Venezuelan doctors question the qualifications of the Cubans, charging that Cuban physicians are incompetent, and worse, that “Barrio Adentro is nothing more than indoctrination. Many of them are not even doctors.” Native doctors protest the influx of Cubans into their country, whom they accuse of taking jobs from unemployed Venezuelan doctors and charging too little for their medical services in the Barrio Adentro system.
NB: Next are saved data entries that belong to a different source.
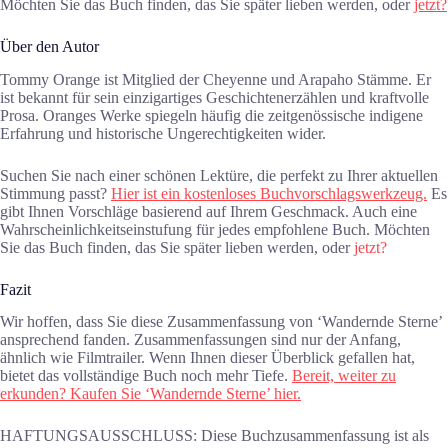
Möchten Sie das Buch finden, das Sie später lieben werden, oder
jetzt?
Über den Autor
Tommy Orange ist Mitglied der Cheyenne und Arapaho Stämme. Er
ist bekannt für sein einzigartiges Geschichtenerzählen und kraftvolle
Prosa. Oranges Werke spiegeln häufig die zeitgenössische indigene
Erfahrung und historische Ungerechtigkeiten wider.
Suchen Sie nach einer schönen Lektüre, die perfekt zu Ihrer aktuellen
Stimmung passt?
Hier ist ein kostenloses Buchvorschlagswerkzeug.
Es
gibt Ihnen Vorschläge basierend auf Ihrem Geschmack. Auch eine
Wahrscheinlichkeitseinstufung für jedes empfohlene Buch. Möchten
Sie das Buch finden, das Sie später lieben werden, oder
jetzt?
Fazit
Wir hoffen, dass Sie diese Zusammenfassung von ‘Wandernde Sterne’
ansprechend fanden. Zusammenfassungen sind nur der Anfang,
ähnlich wie Filmtrailer. Wenn Ihnen dieser Überblick gefallen hat,
bietet das vollständige Buch noch mehr Tiefe.
Bereit, weiter zu
erkunden? Kaufen Sie ‘Wandernde Sterne’ hier.
HAFTUNGSAUSSCHLUSS: Diese Buchzusammenfassung ist als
Yet as soon as the doctors entered the Venezuelan communities and began to practice, the benefits of Barrio Adentro became evident, subduing criticism. In one year, government statistics suggested that eighteen million people, or 70% of the population, had been treated and that 6,000 lives had been saved. Carlos Cordeiro, a physician in Sucre, explains the approach to care in Barrio Adentro as follows: “We do preventive medicine. The idea is that if the people learn to live better, they will not need medicines.” With an interest in the long-term health of their community, doctors assist their patients with family planning and educate the community in hygiene and sanitation. Primary care has immense advantages for the community in the sense that, as one doctor commented, it is “cheaper, because you avoid more complicated health problems.” Barrio Adentro also encourages more comprehensive and personalized healthcare, since the proximity of the clinics to patients’ homes allows physicians to make house calls, checking on sick patients and monitoring the general health of households. Luis Casadiego, a member of the Ali Primera health committee in Montepiedad, says, “Pretty much everyone knows where [the doctors] live, since they stay at people’s homes and give their addresses to patients. They are called on for emergencies quite often in the evenings and on weekends.”
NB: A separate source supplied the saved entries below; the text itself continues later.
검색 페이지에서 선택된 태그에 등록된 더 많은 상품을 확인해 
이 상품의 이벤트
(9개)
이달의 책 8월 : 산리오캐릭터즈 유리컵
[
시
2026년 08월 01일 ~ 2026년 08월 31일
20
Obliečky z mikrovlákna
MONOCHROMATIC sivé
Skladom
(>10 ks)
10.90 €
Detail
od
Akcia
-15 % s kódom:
The success of Barrio Adentro has been appreciated outside of the Venezuelan borders as well. After touring the health missions in October 2003, a representative of the World Health Organization (WHO) praised what he observed: “To us, this program is very important, because it is a type of community medical attention, which results from an effort by society and the authorities to care for all the citizens wherever they are.” Renato Guzmao, a member of the Pan American Health Organization, added that “Barrio Adentro permits the planning of a healthcare system based on the demands of the population, not just on how much they have and how much they can afford.”
Within the serviced neighborhoods, the Barrio Adentro program is so popular that many believe it helped Chávez win the 2004 referendum. Maria Sojo, who hails from Coche, right outside of Caracas, remarked that “Nothing like this ever existed before. We were never taken into consideration. Now we are and we are grateful to our president for what he has done for us.” The once-feared Cuban doctors are now being praised: journalist Stuart Munckton wrote, “The doctors are extremely friendly, warm, and genuinely compassionate. They clearly have real feeling for their patients and have personal investment in them getting better. The doctors treat their patients, not just with respect, but informally as equals.”
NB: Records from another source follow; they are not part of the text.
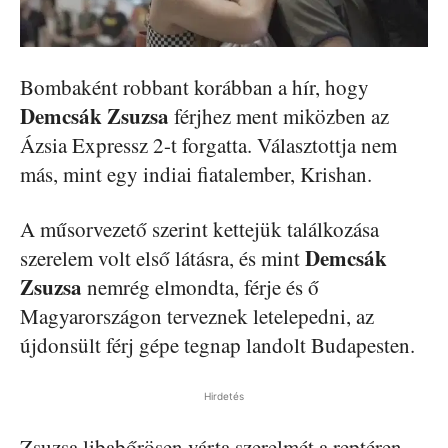
Bombaként robbant korábban a hír, hogy
Demcsák Zsuzsa
férjhez ment miközben az
Ázsia Expressz 2-t forgatta. Választottja nem
más, mint egy indiai fiatalember, Krishan.
A műsorvezető szerint kettejük találkozása
Demcsák
szerelem volt első látásra, és mint
Zsuzsa
nemrég elmondta, férje és ő
Magyarországon terveznek letelepedni, az
újdonsült férj gépe tegnap landolt Budapesten.
Hirdetés
Zsuzsa libabőrösen várta szerelmét a reptéren,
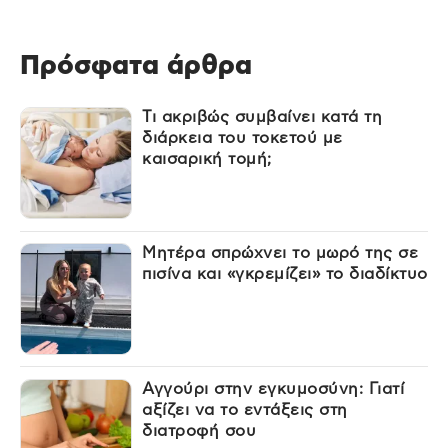
Πρόσφατα άρθρα
Τι ακριβώς συμβαίνει κατά τη
διάρκεια του τοκετού με
καισαρική τομή;
Μητέρα σπρώχνει το μωρό της σε
πισίνα και «γκρεμίζει» το διαδίκτυο
Αγγούρι στην εγκυμοσύνη: Γιατί
αξίζει να το εντάξεις στη
διατροφή σου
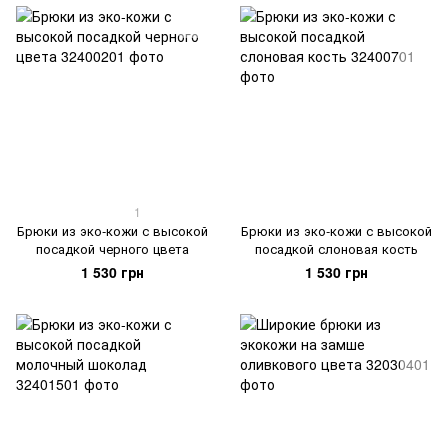
1
Брюки из эко-кожи с высокой
Брюки из эко-кожи с высокой
посадкой черного цвета
посадкой слоновая кость
1 530 грн
1 530 грн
Ulada Gastiano, a Cuban doctor who was sent to Valencia, commented that “People in Venezuela at first had their reservations…They had their fears and they didn’t come to us. But after people saw that we did have the knowledge, that they came to us and got what they needed, our relationships have improved and it’s good.” Still, Venezuelan doctors protested in the streets of Caracas in July 2005, carrying signs saying, “No More Cubanization!” One doctor lamented that “Venezuelan doctors are underpaid and many are unemployed,” but others focused on the poor condition of the public hospitals.